- Based on: The Christmas Shoes by Donna VanLiere
- Written by: Wesley Bishop
- Directed by: Andy Wolk
- Starring: Rob Lowe Kimberly Williams
- Music by: Lawrence Shragge
- Countries of origin: United States Canada
- Original language: English

Production
- Executive producers: Beth Grossbard Craig Anderson
- Producer: Michael Mahoney
- Cinematography: John Berrie
- Editor: Drake Silliman
- Running time: 94 minutes
- Production companies: Beth Grossbard Productions Craig Anderson Productions FremantleMedia North America

Original release
- Network: CBS
- Release: December 1, 2002

Related
- The Christmas Blessing

= The Christmas Shoes (film) =

2002 American-Canadian made-for-television drama film

The Christmas Shoes is a 2002 American-Canadian made-for-television drama film based on the song and the novel of the same name which was broadcast on CBS on December 1, 2002. It was shot in Halifax, Nova Scotia. It is the first in a series of ten books by VanLiere and the first movie made from the series. There have been four additional movies made from the series, The Christmas Blessing (2005), The Christmas Hope (2009), The Christmas Secret (2014) and The Christmas Note (2015).

==Plot==
Attorney Robert Layton visits a local cemetery before Christmas. He sees a younger man wearing a Boston Red Sox cap visiting a grave.

Years earlier, in the days leading up to Christmas, workaholic Robert sees a pair of red shoes having fallen out of a delivery truck. He returns the shoes to a store owned by Tom Wilson. When Robert's car fails to start, Tom tells him about a repair shop owned by Jack Andrews, whose wife Maggie has congestive heart failure and needs a transplant. Robert's wife Kate takes over Maggie's volunteer job directing the local school's Christmas choir.

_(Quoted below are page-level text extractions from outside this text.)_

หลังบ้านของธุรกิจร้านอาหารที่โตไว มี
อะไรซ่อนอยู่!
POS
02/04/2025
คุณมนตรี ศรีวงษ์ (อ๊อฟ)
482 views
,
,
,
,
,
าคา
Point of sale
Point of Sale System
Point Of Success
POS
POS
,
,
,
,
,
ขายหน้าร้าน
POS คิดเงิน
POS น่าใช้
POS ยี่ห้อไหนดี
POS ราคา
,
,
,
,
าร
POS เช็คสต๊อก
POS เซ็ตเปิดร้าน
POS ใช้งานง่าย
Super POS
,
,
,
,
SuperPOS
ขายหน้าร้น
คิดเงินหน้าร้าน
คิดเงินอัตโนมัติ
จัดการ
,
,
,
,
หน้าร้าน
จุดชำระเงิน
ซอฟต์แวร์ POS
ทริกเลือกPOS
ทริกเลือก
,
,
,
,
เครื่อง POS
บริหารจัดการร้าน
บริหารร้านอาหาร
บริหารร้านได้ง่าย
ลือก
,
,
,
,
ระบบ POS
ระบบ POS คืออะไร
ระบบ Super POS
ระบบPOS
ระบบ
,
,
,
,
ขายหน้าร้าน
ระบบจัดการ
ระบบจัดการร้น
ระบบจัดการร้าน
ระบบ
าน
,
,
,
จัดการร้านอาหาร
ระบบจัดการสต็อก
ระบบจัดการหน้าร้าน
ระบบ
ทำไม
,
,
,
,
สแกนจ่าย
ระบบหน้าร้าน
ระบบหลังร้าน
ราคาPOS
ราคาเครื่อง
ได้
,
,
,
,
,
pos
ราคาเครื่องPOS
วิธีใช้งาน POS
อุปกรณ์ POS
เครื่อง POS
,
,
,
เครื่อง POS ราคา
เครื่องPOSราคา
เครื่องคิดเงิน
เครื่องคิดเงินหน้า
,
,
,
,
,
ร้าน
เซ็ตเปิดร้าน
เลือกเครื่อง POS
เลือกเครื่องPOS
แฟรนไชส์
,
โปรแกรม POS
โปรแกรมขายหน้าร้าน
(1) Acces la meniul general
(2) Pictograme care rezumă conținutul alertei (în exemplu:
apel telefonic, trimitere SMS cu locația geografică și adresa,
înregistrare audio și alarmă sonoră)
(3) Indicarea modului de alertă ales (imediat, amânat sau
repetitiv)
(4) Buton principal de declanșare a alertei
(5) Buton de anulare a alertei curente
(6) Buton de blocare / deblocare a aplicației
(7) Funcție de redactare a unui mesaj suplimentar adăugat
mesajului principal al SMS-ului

Nathan, Jack and Maggie's young son, overhears Maggie telling Kate that she and Jack would go dancing on their anniversary. Nathan goes to Wilson's store and finds the red shoes Robert returned and saves money to buy the shoes by collecting empty cans. Nathan opens up about Maggie's story to his teacher Dalton Gregory, a neighbor of Robert's mother Ellen who consoles him. Ellen gives Nathan her son's old Red Sox cap, then writes a note and puts it in Robert's childhood lunch box.

Maggie does not receive a heart transplant. Ellen sees Dalton loading bags of cans into his car and says she is going to leave the Christmas lights on for a while. When the lights are still on the next morning, Dalton discovers that Ellen has died. Dalton tells Nathan that his wife died eleven years ago, then directs him to find the cans in an alley.

On Christmas Eve, Nathan runs to Tom's store, and Robert arrives shortly after. They convince the store clerk to open the door. Nathan wants to buy the shoes, but the clerk tells him he does not have enough money. Nathan explains that he wants the shoes for his mother, so that she will be beautiful in heaven. Robert pays for the shoes. Overjoyed, Nathan runs home.

Robert leaves the store without the last-minute gifts he had planned to buy. Unable to start his car, he asks Tom for a ride. Nathan gives Maggie the shoes. Robert and Tom arrive at the new location for the Christmas concert and discover that Kate, as well as her and Robert's daughter Lily, are caroling for Maggie. Robert and Kate reconcile. The family sees the light go off in Maggie's room. Robert sees the package his mother Ellen had sent and reads the note inside.

Back in the present, Robert tells the younger man that he likes his Red Sox cap. After the younger man leaves, Robert sees the red shoes on the grave. He realizes the younger man is a now-grown Nathan and calls after him, but Nathan has driven off. Robert smiles.